Se c'è un ambito in cui spesso coltivo pregiudizi, è quello letterario.
Forse perchè temo di ricevere delusioni o perchè, considerato il tempo limitato a disposizione della lettura di narrativa ( prediligendo in questo periodo testi tecnici o di saggistica - il mio ultimo acquisto è Architettura dell'Informazione, non proprio una storia avventurosa ), preferirei andare sul sicuro.
Inoltre, intorno all'aggettivo "letterario" ruota una certa ingessatura di modi, abitudini, slang e incensazioni che al confronto le recensioni al TG di Vincenzo Mollica sembrano invettive diaboliche.
Troppa pseudo-cultura portata in palmo di mano solo perchè declinata su un supporto cartaceo, troppa gente che si prende sul serio per aver pubblicato una decina di poesie e troppi disposti a dar loro credito, abbagliati dal biancore della carta di libricini costati, in sangue sudore e lacrime, e pure soldi, molto di più del prezzo di copertina.
( a scanso di equivoci, sono stato anch'io ammaliato da questa illusione)
Visto che però i pre-giudizi ( che provengono dalla capacità predittiva del cervello, e qui sarebbe interessante aprire un'altra bella parentesi ) si dimostrano il più delle volte fallaci, amo anche vedere smontata la forma-mentis costruita intorno ad un autore o ad un titolo, che si rivelano meglio di come apparissero ai miei occhi distorti, e che a volte diventano vere e proprie pietre miliari nella (supposta) crescita del mio pensiero.
E' accaduto con Marco Erba e il suo "Fra me e te", originariamente disponibile in ebook, ma a breve nelle librerie in versione cartacea, e anche in parte con Michela Murgia e il suo Accabadora.
Accadde anche con Sara Rattaro, di cui avevo sentito parlare molto bene, ma che non avevo ancora affrontato, frenato forse da una immagine pubblica un po' troppo uniformata al mercato, come con le copertine più recenti, troppo uguali a molte altre del genere sentimentale, dignitosissimi lavori che però non mi fanno nè caldo nè freddo.
Poi mi imbatto in "Non volare via" e naturalmente i pregiudizi si dissolvono.

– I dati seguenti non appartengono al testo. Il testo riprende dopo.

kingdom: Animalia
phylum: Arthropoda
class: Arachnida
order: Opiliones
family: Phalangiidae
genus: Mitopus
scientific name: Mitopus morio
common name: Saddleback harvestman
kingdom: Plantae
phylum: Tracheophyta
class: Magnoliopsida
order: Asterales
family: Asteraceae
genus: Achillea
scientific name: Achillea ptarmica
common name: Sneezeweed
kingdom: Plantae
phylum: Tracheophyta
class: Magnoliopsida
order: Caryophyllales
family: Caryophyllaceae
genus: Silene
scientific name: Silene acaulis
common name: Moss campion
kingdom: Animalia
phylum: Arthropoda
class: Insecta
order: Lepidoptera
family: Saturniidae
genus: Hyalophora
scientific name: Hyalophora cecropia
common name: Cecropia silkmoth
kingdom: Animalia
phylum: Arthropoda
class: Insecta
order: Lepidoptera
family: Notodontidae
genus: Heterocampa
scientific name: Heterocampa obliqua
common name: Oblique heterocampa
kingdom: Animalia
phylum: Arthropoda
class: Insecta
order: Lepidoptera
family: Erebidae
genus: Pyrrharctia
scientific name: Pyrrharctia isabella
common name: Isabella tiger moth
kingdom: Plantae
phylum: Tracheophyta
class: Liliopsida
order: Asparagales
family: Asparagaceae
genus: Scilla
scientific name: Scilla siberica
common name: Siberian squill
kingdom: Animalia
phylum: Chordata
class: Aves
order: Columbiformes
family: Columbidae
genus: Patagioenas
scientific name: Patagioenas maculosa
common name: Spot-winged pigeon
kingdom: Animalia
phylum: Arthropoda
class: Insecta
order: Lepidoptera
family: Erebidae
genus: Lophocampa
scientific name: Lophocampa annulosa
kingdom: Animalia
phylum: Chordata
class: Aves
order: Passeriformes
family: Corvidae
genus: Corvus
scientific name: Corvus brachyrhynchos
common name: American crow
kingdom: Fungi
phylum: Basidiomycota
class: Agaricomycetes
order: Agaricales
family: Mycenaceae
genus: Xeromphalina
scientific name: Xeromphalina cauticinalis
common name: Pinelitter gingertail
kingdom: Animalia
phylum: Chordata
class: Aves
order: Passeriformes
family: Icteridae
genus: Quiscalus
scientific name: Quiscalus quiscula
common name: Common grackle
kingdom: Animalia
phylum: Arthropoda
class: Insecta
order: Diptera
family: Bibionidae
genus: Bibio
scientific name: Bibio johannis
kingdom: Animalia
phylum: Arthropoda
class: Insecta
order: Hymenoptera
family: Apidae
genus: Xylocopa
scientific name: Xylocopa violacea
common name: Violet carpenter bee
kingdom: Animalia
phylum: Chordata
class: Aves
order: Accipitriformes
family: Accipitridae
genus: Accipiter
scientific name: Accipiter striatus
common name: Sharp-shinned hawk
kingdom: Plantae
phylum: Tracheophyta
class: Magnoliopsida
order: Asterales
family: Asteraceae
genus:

Una scrittura che scava nell'animo dei personaggi, con linguaggio chiaro ma non banale, la percezione di un sistematico studio delle problematiche che narra. Una visione introspettiva alternativamente assegnata ai protagonisti, che in questo modo conducono una narrazione derivata, come per tutti i romanzi della Rattaro dall'ascolto della testimonianza di storie vere.
Se gli si può ascrivere un difetto, forse è quello di una certa staticità negli accadimenti, un dilungarsi nelle profondità delle introspezioni anche quando potrebbe essere opportuno "far scorrere" il racconto.
L'evento di domenica scorsa, la presentazione magistralmente condotta dalla spumeggiante Loredana Limone del libro di Sara "Niente è come te" ha confermato (così come a mia moglie, che ha "l'occhio lungo" sulle tematiche sociali) che la potenza narrativa dei lavori di questa autrice derivano, oltre che dall'ascolto, da un grosso lavoro di studio e ricerca condotto con metodo scientifico e dall'umiltà di sentirsi, come autrice, a servizio della storia. Non viceversa.
Anche grazie a scrittrici come lei la narrazione "di finzione" riguadagna un ruolo non solo di intrattenimento, ma di denuncia e di strumento per affinare quella facoltà spesso dimenticata, che si chiama pensiero.